┌─ Selected text

Dear Expectant Mother,

Dear Expectant Mother, 

We are Mike and Candi from Oklahoma. We met as children, spending our childhood in the same neighborhood. Growing up together, Mike quickly became another member of my family. After a few moves across country with his family Mike, in his mid 20’s thought back to his early days with my family and reached out to us.  We had not seen each other in over 8 years but reconnected quickly and fell in love. In the fall of 2005 we were married and our adventures began. Immediately we discussed having children. We wanted at least 2, maybe 3 kids. However, three years after our wedding we began to struggle with fertility. We stayed positive and motivated but, after 8 years we made the decision and placed our hearts on the path to adoption.  At the time of writing this we are 32 and 37 years old. Our marriage is strong and wonderful as we grow together each day. Our long road to parenthood has only brought us closer together and we are both confident that nothing could shake our love for each other. In late 2016 we purchased our very first home. This was not just any home! This home was built by my grandparents in 1972. Mike and I both have shared many memories in this home all the way back to our childhood. Our biggest dream now is to add the pitter-patter of little feet and baby giggles to those memories. 

Thank you for taking a few moments to learn about our life and considering us in this important decision you are making.

One Very Hopeful Mother in Waiting,


Our Journey So Far…

Hello! We are excited to have you on our journey. I can’t promise this won’t be an easy journey as the last 9 years and 8 months has already proven how plans can fail miserably. But, in those same years we have learned about love, strength, resilience, and how impactful not only partner support can be but also the support of friends and family. We have had many people in our lives who have no real understanding of what we are going through. Some have run from this, most likely for fear of saying the wrong thing. Some have embraced it. We understand running. It’s uncomfortable. Its ugly. It’s not their responsibility to deal with this. But man, for those who dove right in even if all they could do was just listen or deliver liquor (haha) we salute you! You are the heroes in our story.

└─
┌─ Supplied information

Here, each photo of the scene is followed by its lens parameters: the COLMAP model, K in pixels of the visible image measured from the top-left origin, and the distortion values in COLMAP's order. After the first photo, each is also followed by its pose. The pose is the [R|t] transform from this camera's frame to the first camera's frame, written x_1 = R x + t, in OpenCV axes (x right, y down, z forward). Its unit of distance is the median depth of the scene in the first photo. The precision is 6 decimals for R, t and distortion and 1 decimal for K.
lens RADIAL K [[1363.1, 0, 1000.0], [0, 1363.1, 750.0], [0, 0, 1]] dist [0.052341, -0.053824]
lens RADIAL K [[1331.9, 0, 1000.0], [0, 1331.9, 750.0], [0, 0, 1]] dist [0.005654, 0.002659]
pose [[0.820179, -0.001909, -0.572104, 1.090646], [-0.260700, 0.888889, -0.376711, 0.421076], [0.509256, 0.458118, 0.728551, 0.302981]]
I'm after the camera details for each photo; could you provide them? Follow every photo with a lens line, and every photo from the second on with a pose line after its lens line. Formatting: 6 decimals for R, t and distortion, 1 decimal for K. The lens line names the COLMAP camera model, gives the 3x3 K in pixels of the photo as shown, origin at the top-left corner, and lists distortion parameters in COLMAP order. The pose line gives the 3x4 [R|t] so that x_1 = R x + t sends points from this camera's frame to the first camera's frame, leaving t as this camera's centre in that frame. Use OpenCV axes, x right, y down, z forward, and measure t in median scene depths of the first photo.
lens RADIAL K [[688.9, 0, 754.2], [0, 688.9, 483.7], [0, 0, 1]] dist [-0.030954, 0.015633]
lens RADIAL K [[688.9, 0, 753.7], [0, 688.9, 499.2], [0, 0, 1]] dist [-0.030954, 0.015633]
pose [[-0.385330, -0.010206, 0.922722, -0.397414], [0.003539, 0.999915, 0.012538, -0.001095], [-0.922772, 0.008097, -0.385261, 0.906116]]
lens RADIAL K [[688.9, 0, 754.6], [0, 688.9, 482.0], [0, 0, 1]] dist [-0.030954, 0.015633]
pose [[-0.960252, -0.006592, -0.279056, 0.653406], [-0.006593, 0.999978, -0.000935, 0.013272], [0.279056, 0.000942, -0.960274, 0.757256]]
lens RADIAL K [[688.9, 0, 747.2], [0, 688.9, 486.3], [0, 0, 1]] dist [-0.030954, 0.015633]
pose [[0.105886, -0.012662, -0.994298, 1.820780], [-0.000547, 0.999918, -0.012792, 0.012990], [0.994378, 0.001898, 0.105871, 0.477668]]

└─

§ Task 1
Answer these questions about the adoption letter:
(a) In what season and year did Mike and Candi marry?
(b) Who built the home the couple bought in late 2016, and in what year was it built?
(c) According to the "Our Journey So Far…" section, how long has the couple's journey lasted so far?
§ Task 2
Summarize the adoption letter in two sentences.
§ Task 3
Continue the adoption letter from the point where it ends.

§ Final answer 1
(a) They married in the fall of 2005.
(b) The writer's grandparents built it in 1972.
(c) It has lasted 9 years and 8 months.

§ Final answer 2
Mike and Candi are a couple from Oklahoma who grew up in the same neighborhood, married in 2005, and chose adoption after years of struggling with fertility. In late 2016 they bought a home built by the writer's grandparents in 1972, and their biggest dream now is to add children to the memories there.

§ Final answer 3
For those who aren’t familiar with our story, sadly it’s not an uncommon one anymore. I will nutshell… (Edit: Just kidding. I don’t know how to nutshell)

The Two Year Wait:

Mike and I met as children in Oklahoma. He became like a second brother to me. A few years later his family uprooted. We stayed connected over the phone and even through one week long visit where Mike flew back and stayed with my family. Over time we lost touch, but, after 8 years the phone rang. The date was September 25th, 2004. I was 19, he was 24 and after 11 hours on the phone we knew it was a done deal. In the Fall of 2005 with the world at our feet and a desire to be parents ASAP we said, “I Do”. On the drive down to Galveston, TX for our honeymoon we talked about becoming parents. It was agreed upon that we would wait 2 years. Not an easy decision, as we already had names, nursery themes, family vacations, eye color, hair texture…our path was planned out. We counted down the days until our second anniversary. Our innocent little minds thought that the two year wait was brutal. We had no idea what was in store for us. We almost cheated and secretly tried for a baby early. Thinking about it now, I just can’t believe how the heck we ended up here. This is our story.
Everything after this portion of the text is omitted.